What is the hardest part about merging Puerto Rican and Southern cuisines together?

Caribbean food and Southern food are incredibly easy to merge because of their shared African culinary roots. In many ways, the Southern/Puerto Rican recipes I include in Coconuts and Collards are recipes that happen to be nearly identical in both cultures. Funche de coco (coconut grits), quingombo guisado (stewed okra), fried chicken — all have nearly identical preparations in both cultures, switched up with subtle shifts in seasoning.

Your grandmother played an important role in your love for cooking. Which of her dishes has been your favorite to recreate?

Boliche—a beef eye of round stuffed with chorizo and vegetables—was one
of Tata’s classics and among my mother’s favorites as a child. I never had the opportunity to try her version, so I adapted my recipes based on my mom’s memory of how it tasted. It’s fairly difficult to prepare—definitely a dish for special occasions, but the one I was proudest to get right.

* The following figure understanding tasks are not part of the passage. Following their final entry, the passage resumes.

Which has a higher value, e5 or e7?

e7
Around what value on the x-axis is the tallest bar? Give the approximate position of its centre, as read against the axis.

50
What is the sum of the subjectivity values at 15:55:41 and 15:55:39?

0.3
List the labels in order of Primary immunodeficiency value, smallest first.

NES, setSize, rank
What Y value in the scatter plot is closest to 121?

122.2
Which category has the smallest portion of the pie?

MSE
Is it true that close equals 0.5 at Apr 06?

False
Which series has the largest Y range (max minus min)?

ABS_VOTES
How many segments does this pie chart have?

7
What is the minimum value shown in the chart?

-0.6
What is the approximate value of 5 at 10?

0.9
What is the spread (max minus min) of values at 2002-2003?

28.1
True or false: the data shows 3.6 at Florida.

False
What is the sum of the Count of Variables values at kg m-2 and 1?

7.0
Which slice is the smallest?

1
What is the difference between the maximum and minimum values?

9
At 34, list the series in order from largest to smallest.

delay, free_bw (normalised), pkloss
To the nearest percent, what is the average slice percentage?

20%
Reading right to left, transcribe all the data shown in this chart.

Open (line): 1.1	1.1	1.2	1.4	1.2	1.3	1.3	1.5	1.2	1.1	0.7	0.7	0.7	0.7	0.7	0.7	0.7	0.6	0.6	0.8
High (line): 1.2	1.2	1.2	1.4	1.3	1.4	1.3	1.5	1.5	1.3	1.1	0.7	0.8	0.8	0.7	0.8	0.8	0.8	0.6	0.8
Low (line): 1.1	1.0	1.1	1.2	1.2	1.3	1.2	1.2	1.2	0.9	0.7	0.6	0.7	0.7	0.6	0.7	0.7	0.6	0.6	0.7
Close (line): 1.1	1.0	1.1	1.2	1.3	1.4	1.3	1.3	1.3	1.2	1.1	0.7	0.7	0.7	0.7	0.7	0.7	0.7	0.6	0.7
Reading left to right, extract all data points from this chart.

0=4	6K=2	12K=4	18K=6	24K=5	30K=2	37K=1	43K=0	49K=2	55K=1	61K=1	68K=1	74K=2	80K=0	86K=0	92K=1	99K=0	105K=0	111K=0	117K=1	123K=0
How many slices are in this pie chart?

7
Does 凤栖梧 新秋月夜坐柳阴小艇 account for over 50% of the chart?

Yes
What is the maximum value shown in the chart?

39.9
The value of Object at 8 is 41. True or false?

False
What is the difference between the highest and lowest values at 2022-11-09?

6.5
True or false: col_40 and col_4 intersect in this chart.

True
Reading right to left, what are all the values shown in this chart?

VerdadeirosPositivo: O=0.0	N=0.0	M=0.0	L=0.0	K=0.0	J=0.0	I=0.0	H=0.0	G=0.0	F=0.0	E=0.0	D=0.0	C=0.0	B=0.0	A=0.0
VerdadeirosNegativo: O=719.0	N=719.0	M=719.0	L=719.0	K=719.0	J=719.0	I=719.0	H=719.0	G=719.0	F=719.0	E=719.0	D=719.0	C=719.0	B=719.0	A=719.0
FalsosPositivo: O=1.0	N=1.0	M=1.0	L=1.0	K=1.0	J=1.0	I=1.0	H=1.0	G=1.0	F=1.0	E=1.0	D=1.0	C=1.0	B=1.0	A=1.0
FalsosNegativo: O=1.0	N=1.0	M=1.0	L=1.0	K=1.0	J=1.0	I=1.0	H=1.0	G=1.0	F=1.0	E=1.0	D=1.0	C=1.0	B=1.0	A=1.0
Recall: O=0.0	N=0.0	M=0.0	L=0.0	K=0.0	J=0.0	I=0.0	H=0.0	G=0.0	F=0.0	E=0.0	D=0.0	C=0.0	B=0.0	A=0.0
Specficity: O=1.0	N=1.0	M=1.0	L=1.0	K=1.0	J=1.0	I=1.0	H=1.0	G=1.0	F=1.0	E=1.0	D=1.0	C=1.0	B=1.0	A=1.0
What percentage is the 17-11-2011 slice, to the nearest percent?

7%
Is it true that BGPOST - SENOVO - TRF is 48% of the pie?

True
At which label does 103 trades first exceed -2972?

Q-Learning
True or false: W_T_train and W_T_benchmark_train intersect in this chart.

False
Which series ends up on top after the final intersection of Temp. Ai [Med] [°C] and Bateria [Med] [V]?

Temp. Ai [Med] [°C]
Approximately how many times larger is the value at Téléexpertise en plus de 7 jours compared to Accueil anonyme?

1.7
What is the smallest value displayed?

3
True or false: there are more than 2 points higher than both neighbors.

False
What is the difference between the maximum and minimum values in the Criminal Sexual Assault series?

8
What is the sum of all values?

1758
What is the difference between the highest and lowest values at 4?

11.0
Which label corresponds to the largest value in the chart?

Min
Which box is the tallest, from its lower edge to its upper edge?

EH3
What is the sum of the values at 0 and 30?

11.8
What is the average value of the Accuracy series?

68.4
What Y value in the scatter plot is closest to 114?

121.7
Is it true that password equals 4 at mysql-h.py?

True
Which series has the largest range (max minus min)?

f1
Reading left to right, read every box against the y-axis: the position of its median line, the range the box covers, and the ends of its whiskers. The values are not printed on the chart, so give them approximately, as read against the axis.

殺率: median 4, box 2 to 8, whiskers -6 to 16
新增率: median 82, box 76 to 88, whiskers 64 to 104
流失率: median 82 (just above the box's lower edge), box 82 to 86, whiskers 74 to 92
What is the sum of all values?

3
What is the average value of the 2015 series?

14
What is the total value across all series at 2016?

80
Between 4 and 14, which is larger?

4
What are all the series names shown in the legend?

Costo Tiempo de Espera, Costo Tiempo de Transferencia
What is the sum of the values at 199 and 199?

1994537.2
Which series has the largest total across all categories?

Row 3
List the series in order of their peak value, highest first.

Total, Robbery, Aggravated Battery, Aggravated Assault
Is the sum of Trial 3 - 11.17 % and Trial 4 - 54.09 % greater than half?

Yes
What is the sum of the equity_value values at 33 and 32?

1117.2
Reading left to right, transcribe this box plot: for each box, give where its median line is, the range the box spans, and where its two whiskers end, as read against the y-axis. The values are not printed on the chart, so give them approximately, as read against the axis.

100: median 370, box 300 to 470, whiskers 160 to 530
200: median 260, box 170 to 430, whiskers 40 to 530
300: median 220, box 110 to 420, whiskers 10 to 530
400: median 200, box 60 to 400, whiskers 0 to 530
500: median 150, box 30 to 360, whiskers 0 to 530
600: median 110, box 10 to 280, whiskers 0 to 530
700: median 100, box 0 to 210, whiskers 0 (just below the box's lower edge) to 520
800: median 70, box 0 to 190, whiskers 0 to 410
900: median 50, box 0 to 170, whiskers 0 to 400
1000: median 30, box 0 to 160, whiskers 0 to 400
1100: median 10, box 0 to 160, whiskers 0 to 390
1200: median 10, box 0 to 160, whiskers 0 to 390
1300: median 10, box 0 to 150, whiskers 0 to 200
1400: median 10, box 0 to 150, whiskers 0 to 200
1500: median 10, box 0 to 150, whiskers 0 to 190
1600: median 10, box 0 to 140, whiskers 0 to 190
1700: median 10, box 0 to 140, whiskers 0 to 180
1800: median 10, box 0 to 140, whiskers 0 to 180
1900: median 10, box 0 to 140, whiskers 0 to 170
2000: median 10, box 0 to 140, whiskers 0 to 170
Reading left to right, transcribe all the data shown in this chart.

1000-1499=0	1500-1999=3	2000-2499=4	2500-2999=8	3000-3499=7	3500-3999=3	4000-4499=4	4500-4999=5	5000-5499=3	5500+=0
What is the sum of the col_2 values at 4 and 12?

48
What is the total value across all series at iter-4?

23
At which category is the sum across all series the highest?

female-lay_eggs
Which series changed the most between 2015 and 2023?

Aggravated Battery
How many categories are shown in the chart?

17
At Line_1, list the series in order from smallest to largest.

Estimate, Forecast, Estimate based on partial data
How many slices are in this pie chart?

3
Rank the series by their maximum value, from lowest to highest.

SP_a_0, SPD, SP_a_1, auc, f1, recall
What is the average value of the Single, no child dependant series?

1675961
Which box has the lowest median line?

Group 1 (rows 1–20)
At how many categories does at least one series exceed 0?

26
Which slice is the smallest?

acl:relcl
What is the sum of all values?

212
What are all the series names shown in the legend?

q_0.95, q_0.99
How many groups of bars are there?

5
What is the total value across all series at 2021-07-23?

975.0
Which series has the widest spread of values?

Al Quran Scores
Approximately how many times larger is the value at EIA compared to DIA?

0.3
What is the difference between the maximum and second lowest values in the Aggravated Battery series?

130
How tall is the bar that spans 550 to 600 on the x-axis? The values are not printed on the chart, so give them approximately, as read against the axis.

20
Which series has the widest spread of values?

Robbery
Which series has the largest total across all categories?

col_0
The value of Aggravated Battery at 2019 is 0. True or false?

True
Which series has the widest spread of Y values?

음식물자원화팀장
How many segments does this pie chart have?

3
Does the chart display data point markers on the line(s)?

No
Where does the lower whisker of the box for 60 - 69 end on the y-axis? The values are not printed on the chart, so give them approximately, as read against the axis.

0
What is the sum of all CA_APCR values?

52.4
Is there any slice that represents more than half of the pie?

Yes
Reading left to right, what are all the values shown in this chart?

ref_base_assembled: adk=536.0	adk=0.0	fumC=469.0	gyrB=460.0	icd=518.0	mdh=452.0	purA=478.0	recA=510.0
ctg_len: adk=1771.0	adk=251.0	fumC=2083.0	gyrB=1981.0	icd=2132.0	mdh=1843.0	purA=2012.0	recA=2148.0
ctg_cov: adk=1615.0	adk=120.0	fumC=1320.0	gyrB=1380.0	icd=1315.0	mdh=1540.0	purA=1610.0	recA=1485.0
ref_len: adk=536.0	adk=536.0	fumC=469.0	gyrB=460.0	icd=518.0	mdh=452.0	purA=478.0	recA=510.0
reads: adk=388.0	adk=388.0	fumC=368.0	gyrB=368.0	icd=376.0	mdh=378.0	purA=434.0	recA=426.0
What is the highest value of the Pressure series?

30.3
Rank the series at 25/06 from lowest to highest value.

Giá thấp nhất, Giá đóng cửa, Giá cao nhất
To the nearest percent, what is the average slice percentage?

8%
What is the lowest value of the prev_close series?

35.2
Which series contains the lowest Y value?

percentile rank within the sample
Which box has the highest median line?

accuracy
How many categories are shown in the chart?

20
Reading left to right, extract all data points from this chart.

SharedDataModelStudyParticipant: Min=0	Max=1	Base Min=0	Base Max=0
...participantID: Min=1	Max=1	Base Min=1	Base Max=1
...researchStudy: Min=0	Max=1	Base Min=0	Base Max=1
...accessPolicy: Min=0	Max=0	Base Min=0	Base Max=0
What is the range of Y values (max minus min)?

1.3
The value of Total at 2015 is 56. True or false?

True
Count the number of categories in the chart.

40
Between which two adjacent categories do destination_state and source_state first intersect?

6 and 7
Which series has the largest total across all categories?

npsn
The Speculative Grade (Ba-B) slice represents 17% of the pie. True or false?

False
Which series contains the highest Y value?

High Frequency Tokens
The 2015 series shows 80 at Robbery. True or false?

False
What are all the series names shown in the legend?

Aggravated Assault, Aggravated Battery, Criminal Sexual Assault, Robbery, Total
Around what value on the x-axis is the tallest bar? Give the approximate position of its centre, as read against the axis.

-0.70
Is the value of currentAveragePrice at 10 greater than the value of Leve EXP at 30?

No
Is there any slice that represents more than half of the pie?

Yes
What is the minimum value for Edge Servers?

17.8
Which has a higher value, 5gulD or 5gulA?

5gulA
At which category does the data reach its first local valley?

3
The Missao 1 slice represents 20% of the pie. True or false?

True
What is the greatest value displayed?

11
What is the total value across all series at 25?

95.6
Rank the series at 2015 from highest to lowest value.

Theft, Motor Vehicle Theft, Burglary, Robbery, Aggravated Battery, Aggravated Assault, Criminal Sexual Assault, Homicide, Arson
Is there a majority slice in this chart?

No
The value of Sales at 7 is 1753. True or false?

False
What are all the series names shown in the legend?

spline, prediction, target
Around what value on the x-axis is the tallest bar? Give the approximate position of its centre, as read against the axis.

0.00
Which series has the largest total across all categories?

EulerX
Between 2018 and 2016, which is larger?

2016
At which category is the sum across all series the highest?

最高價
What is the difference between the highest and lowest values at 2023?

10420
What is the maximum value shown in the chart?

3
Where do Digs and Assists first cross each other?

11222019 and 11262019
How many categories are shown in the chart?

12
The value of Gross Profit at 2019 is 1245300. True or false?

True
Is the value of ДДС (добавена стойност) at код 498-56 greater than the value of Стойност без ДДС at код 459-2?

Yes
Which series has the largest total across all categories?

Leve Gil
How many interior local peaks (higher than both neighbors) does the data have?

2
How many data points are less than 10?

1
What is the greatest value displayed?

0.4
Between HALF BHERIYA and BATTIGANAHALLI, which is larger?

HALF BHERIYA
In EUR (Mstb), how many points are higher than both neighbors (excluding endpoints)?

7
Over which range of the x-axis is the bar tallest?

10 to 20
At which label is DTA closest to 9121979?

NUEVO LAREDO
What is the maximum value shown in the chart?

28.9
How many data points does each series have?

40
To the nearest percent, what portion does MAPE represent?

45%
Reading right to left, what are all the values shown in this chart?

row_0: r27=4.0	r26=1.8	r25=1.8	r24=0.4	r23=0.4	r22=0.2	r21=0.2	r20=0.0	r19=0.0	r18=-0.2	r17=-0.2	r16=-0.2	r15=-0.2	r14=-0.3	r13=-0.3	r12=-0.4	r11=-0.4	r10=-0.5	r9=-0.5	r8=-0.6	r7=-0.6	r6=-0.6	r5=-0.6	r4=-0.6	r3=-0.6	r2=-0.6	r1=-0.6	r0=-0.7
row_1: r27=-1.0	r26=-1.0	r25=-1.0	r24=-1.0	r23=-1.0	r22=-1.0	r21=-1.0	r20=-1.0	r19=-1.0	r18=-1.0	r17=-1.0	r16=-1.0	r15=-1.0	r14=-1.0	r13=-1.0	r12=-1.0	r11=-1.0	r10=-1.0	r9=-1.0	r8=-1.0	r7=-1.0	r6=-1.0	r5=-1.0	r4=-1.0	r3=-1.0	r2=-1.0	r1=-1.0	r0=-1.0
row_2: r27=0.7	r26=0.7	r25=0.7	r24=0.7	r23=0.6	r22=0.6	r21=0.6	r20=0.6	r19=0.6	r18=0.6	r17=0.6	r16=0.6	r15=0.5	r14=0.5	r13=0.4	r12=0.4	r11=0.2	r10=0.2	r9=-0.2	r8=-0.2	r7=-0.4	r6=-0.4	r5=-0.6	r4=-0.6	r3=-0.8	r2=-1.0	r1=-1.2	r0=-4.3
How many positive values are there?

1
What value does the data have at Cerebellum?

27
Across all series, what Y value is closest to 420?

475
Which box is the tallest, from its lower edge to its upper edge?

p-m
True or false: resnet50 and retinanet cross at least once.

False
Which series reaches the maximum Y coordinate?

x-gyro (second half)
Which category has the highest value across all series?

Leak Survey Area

Do you have a go-to dish you crave whenever you go back to Puerto Rico?

Deep-fried snacks such as alcapurrias (stuffed with picadillo) and bacalaítos (salt cod fritters) from roadside kioskos near the beach. I never learned to cook these foods, because it would be too dangerous to have them in my home…

How did you decide which recipes to include in your book?

The recipes in this cookbook are all ones that I deeply enjoy cooking, and include variations on traditional dishes I grew up eating alongside new ones inspired by those same flavors and techniques. I also wanted to ensure that the recipes were approachable for people with varied levels of cooking experience.

What is the most important piece of advice you have when it comes to cooking?

Start by learning to cook dishes you really love to eat.

Which recipes from this book would you suggest starting with for those new to cooking?

Coconut braised collards, picadillo, and tembleque (the variation with canned coconut milk).

What project are you working on next?

I plan to dedicate time this summer to contributing to rebuilding efforts on the island and finding ways to tell the stories of Puerto Ricans who’ve had to relocate to the U.S. mainland.